Jason drives due west with a speed of 35.0 mi/hr for 30 mins, then continues in the same direction with a speed of 60.0 mi/hr for 2.00 hr then drives farther west at 25.0 mi/hr for 10.0 mins. What is his average velocity?
To find the average velocity, we need to calculate the total displacement and total time taken.
First, let's calculate the displacement during each segment:
Segment 1: Jason drives for 30 mins (0.5 hr) at a speed of 35.0 mi/hr. The displacement for this segment can be found using the formula: displacement = speed × time. Therefore, the displacement for this segment is 35.0 mi/hr × 0.5 hr = 17.5 mi west.

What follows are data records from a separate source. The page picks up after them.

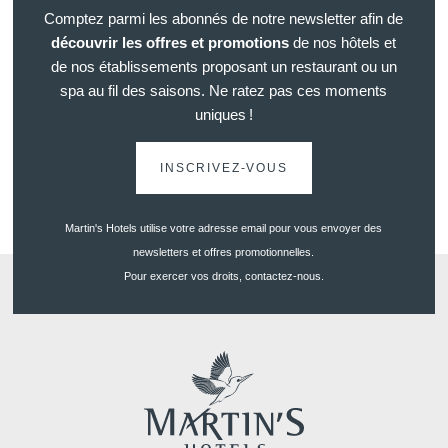
Comptez parmi les abonnés de notre newsletter afin de
découvrir les offres et promotions
de nos hôtels et
de nos établissements proposant un restaurant ou un
spa au fil des saisons. Ne ratez pas ces moments
uniques !
INSCRIVEZ-VOUS
Martin's Hotels utilise votre adresse email pour vous envoyer des
newsletters et offres promotionnelles.
Pour exercer vos droits, contactez-nous.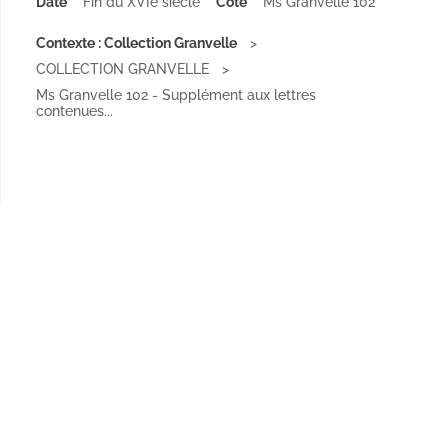
Date
Fin du XVIe siècle
Cote
Ms Granvelle 102
Contexte : Collection Granvelle
COLLECTION GRANVELLE
Ms Granvelle 102 - Supplément aux lettres
contenues...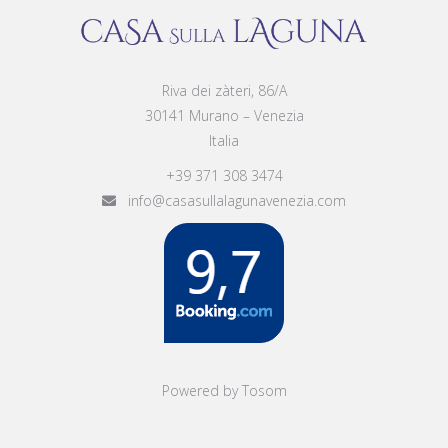
Riva dei zàteri, 86/A
30141 Murano – Venezia
Italia
+39 371 308 3474
info@casasullalagunavenezia.com
Powered by Tosom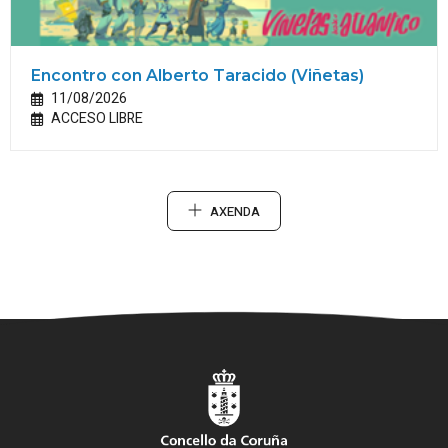
Encontro con Alberto Taracido (Viñetas)
11/08/2026
ACCESO LIBRE
AXENDA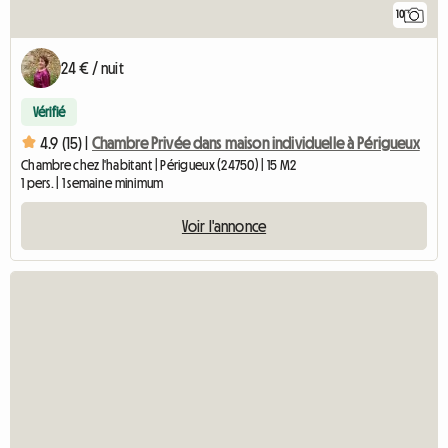
10
24 € / nuit
Vérifié
4.9 (15) |
Chambre Privée dans maison individuelle à Périgueux
Chambre chez l'habitant | Périgueux (24750) | 15 M2
1 pers. | 1 semaine minimum
Voir l'annonce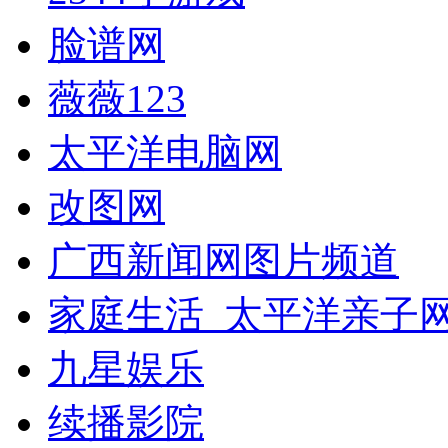
脸谱网
薇薇123
太平洋电脑网
改图网
广西新闻网图片频道
家庭生活_太平洋亲子
九星娱乐
续播影院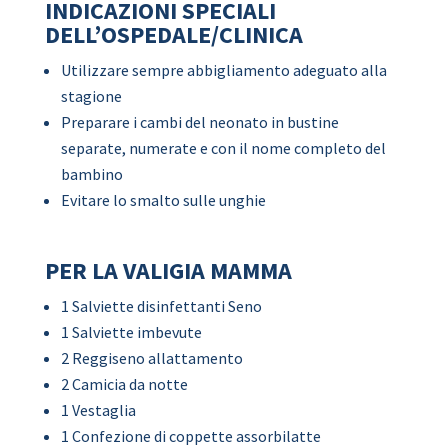
INDICAZIONI SPECIALI
DELL’OSPEDALE/CLINICA
Utilizzare sempre abbigliamento adeguato alla
stagione
Preparare i cambi del neonato in bustine
separate, numerate e con il nome completo del
bambino
Evitare lo smalto sulle unghie
PER LA VALIGIA MAMMA
1 Salviette disinfettanti Seno
1 Salviette imbevute
2 Reggiseno allattamento
2 Camicia da notte
1 Vestaglia
1 Confezione di coppette assorbilatte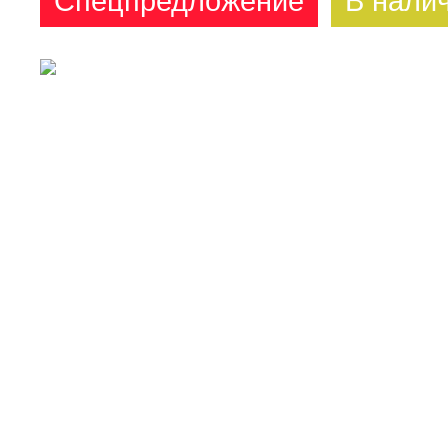
Спецпредложение
В нали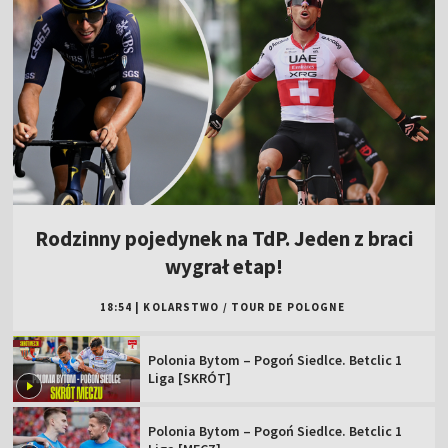
Rodzinny pojedynek na TdP. Jeden z braci
wygrał etap!
18:54
|
KOLARSTWO
/
TOUR DE POLOGNE
Polonia Bytom – Pogoń Siedlce. Betclic 1
Liga [SKRÓT]
Polonia Bytom – Pogoń Siedlce. Betclic 1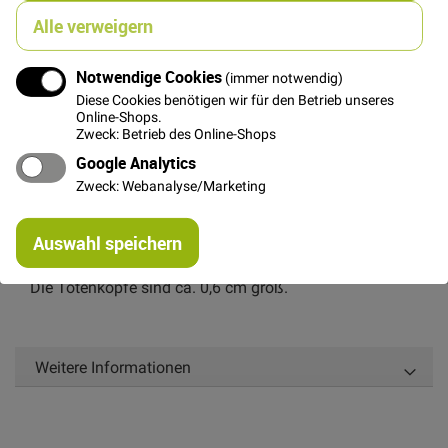
Alle verweigern
In den Warenkorb
Notwendige Cookies
(immer notwendig)
Diese Cookies benötigen wir für den Betrieb unseres
Online-Shops.
Zweck: Betrieb des Online-Shops
Google Analytics
Zweck: Webanalyse/Marketing
Details
Re
Feiner, fester Baumwollstoff, geprüft nach OEKO-TEX®
Auswahl speichern
mi
Standard 100.
Or
Die Totenköpfe sind ca. 0,6 cm groß.
Weitere Informationen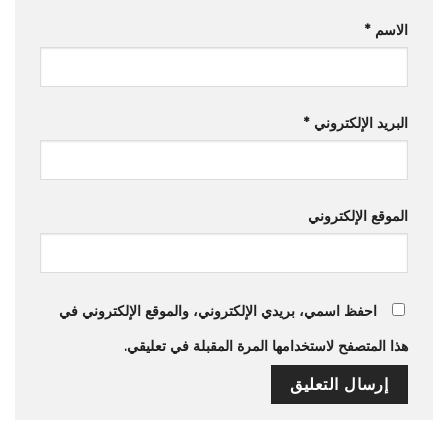
الاسم
*
البريد الإلكتروني
*
الموقع الإلكتروني
احفظ اسمي، بريدي الإلكتروني، والموقع الإلكتروني في
هذا المتصفح لاستخدامها المرة المقبلة في تعليقي.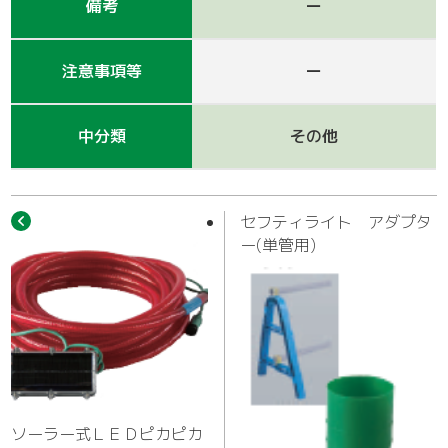
作業車
備考
ー
注意事項等
ー
中分類
その他
セフティライト アダプタ
ー(単管用)
ソーラー式ＬＥＤピカピカ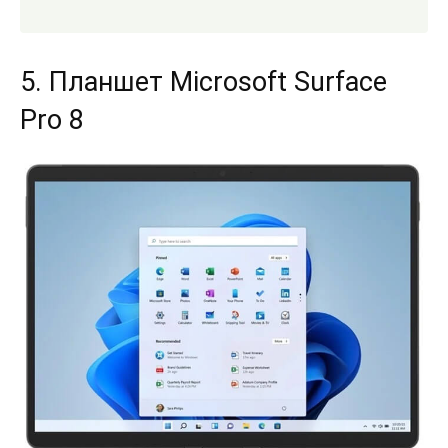
5. Планшет Microsoft Surface
Pro 8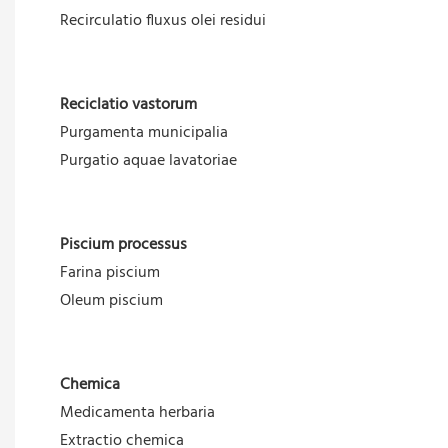
Recirculatio fluxus olei residui
Reciclatio vastorum
Purgamenta municipalia
Purgatio aquae lavatoriae
Piscium processus
Farina piscium
Oleum piscium
Chemica
Medicamenta herbaria
Extractio chemica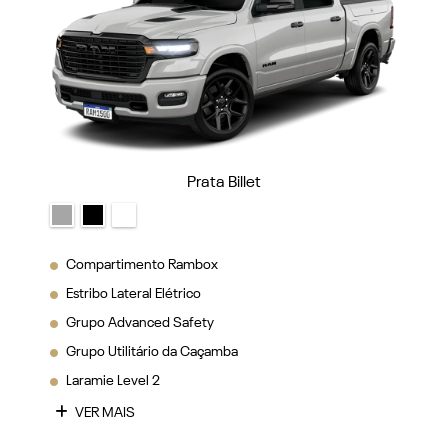
Prata Billet
Compartimento Rambox
Estribo Lateral Elétrico
Grupo Advanced Safety
Grupo Utilitário da Caçamba
Laramie Level 2
VER MAIS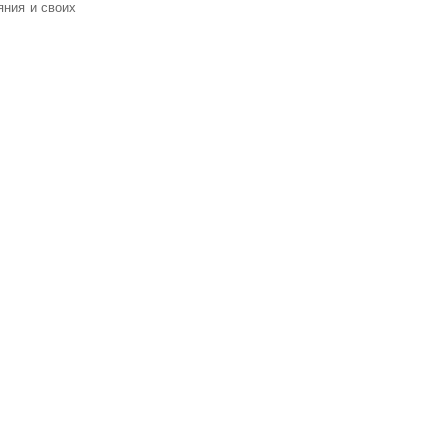
яния и своих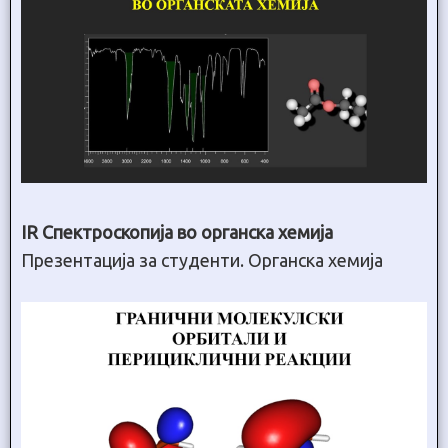
IR Спектроскопија во органска хемија
Презентација за студенти. Органска хемија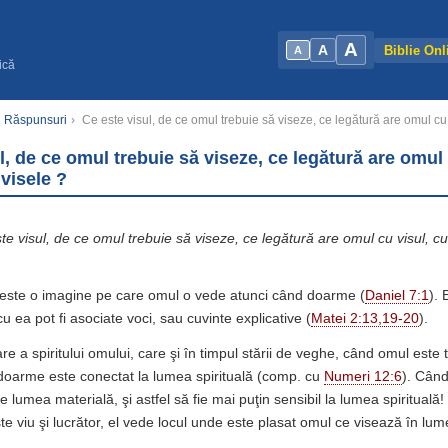
A
A
Biblie Onl
A
ică
şi Răspunsuri
›
Ce este visul, de ce omul trebuie să viseze, ce legătură are omul cu
l, de ce omul trebuie să viseze, ce legătură are omul
 visele ?
te visul, de ce omul trebuie să viseze, ce legătură are omul cu visul, c
 este o imagine pe care omul o vede atunci când doarme (
Daniel 7:1
). 
u ea pot fi asociate voci, sau cuvinte explicative (
Matei 2:13,19-20
).
are a spiritului omului, care şi în timpul stării de veghe, când omul este 
doarme este conectat la lumea spirituală (comp. cu
Numeri 12:6
). Când
de lumea materială, şi astfel să fie mai puţin sensibil la lumea spiritual
ste viu şi lucrător, el vede locul unde este plasat omul ce visează în lume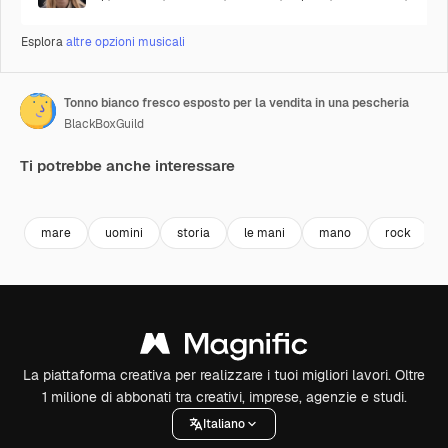
Esplora
altre opzioni musicali
Tonno bianco fresco esposto per la vendita in una pescheria
BlackBoxGuild
Ti potrebbe anche interessare
Premium
Premium
Premium
Premium
mare
uomini
storia
le mani
mano
rock
La piattaforma creativa per realizzare i tuoi migliori lavori. Oltre
1 milione di abbonati tra creativi, imprese, agenzie e studi.
Italiano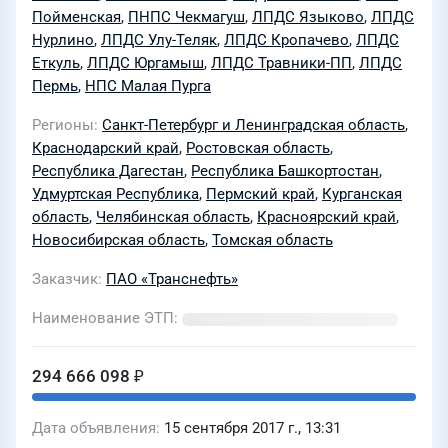
Пойменская
,
ПНПС Чекмагуш
,
ЛПДС Языково
,
ЛПДС
Нурлино
,
ЛПДС Улу-Теляк
,
ЛПДС Кропачево
,
ЛПДС
Еткуль
,
ЛПДС Юргамыш
,
ЛПДС Травники-ПП
,
ЛПДС
Пермь
,
НПС Малая Пурга
Регионы
Санкт-Петербург и Ленинградская область
,
Краснодарский край
,
Ростовская область
,
Республика Дагестан
,
Республика Башкортостан
,
Удмуртская Республика
,
Пермский край
,
Курганская
область
,
Челябинская область
,
Красноярский край
,
Новосибирская область
,
Томская область
Заказчик
ПАО «Транснефть»
Наименование ЭТП
294 666 098 ₽
Дата объявления
15 сентября 2017 г., 13:31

Segment 2: Jason drives for 2.00 hr at a speed of 60.0 mi/hr. The displacement for this segment is 60.0 mi/hr × 2.00 hr = 120.0 mi west.
Segment 3: Jason drives for 10 mins (0.17 hr) at a speed of 25.0 mi/hr. The displacement for this segment is 25.0 mi/hr × 0.17 hr = 4.25 mi west.
Now, let's calculate the total displacement by summing up the displacements from each segment:
Total displacement = 17.5 mi west + 120.0 mi west + 4.25 mi west = 141.75 mi west.
The total time taken is the sum of the individual time durations:
Total time = 30 mins (0.5 hr) + 2.00 hr + 10 mins (0.17 hr) = 2.67 hr.
Finally, we can calculate the average velocity using the formula: average velocity = total displacement ÷ total time.
Average velocity = 141.75 mi west ÷ 2.67 hr ≈ 53.1 mi/hr.
Therefore, Jason's average velocity is approximately 53.1 mi/hr directed west.
d1 = 35 mi/hr * 0.5 hr = 17.5 mi,
d2 = 60 mi/hr * 2 hr = 120 mi,
d3 = 25 mi/hr * 1/6 hr = 4.17 mi.
d = 17.5 + 120 + 4.17 = 141.67 miles,
t = 0.5 + 2.0 + 1/6 = 2.67 hrs,
Vavg = d / t = 141.67/2.67 = 53.13 mi/hr.
8
To find Jason's average velocity, we need to calculate the total displacement and total time taken.
First, let's calculate the displacement during each leg of the trip:
1. Leg 1: Jason drives at a speed of 35.0 mi/hr for 30 minutes. Since speed is given, we can calculate the distance covered:
Distance = Speed × Time
= 35.0 mi/hr × (30/60) hr
= 17.5 miles
2. Leg 2: Jason drives at a speed of 60.0 mi/hr for 2.00 hours:
Distance = Speed × Time
= 60.0 mi/hr × 2.00 hr
= 120 miles
3. Leg 3: Jason drives at a speed of 25.0 mi/hr for 10 minutes:
Distance = Speed × Time
= 25.0 mi/hr × (10/60) hr
= 4.17 miles (rounded to two decimal places)
Now, let's calculate the total displacement:
Total Displacement = Displacement Leg 1 + Displacement Leg 2 + Displacement Leg 3
= 17.5 miles + 120 miles + 4.17 miles
= 141.67 miles (rounded to two decimal places)
Next, let's calculate the total time taken:
Total Time = Time Leg 1 + Time Leg 2 + Time Leg 3
= 30 minutes + 2.00 hours + 10 minutes
= 2.5 hours
Finally, let's calculate the average velocity:
Average Velocity = Total Displacement / Total Time
= 141.67 miles / 2.5 hours
= 56.67 mi/hr (rounded to two decimal places)
Therefore, Jason's average velocity is 56.67 mi/hr.
Well, let's do some math to find Jason's average velocity. To calculate average velocity, we need to find the total displacement and divide it by the total time taken.
In the first leg of the journey, Jason drives at a speed of 35.0 mi/hr for 30 mins. This means he covers a distance of (35.0 mi/hr) * (0.5 hr) = 17.5 miles.
In the second leg, Jason drives at a speed of 60.0 mi/hr for 2.00 hours, covering a distance of (60.0 mi/hr) * (2.00 hr) = 120 miles.
In the final leg, he drives at a speed of 25.0 mi/hr for 10.0 mins, which means he travels a distance of (25.0 mi/hr) * (10.0 min/60 min) = 4.17 miles.
Adding up these three distances, we get a total displacement of 17.5 miles + 120 miles + 4.17 miles = 141.67 miles.
Now, let's calculate the total time taken. Jason spends 30 mins + 2.00 hours + 10.0 mins = 140 minutes on his journey, which is equivalent to 2.33 hours.
To get the average velocity, we divide the total displacement by the total time: 141.67 miles / 2.33 hours ≈ 60.83 mi/hr.
So, Jason's average velocity is approximately 60.83 mi/hr. Well, it seems like Jason was in quite a hurry to get somewhere!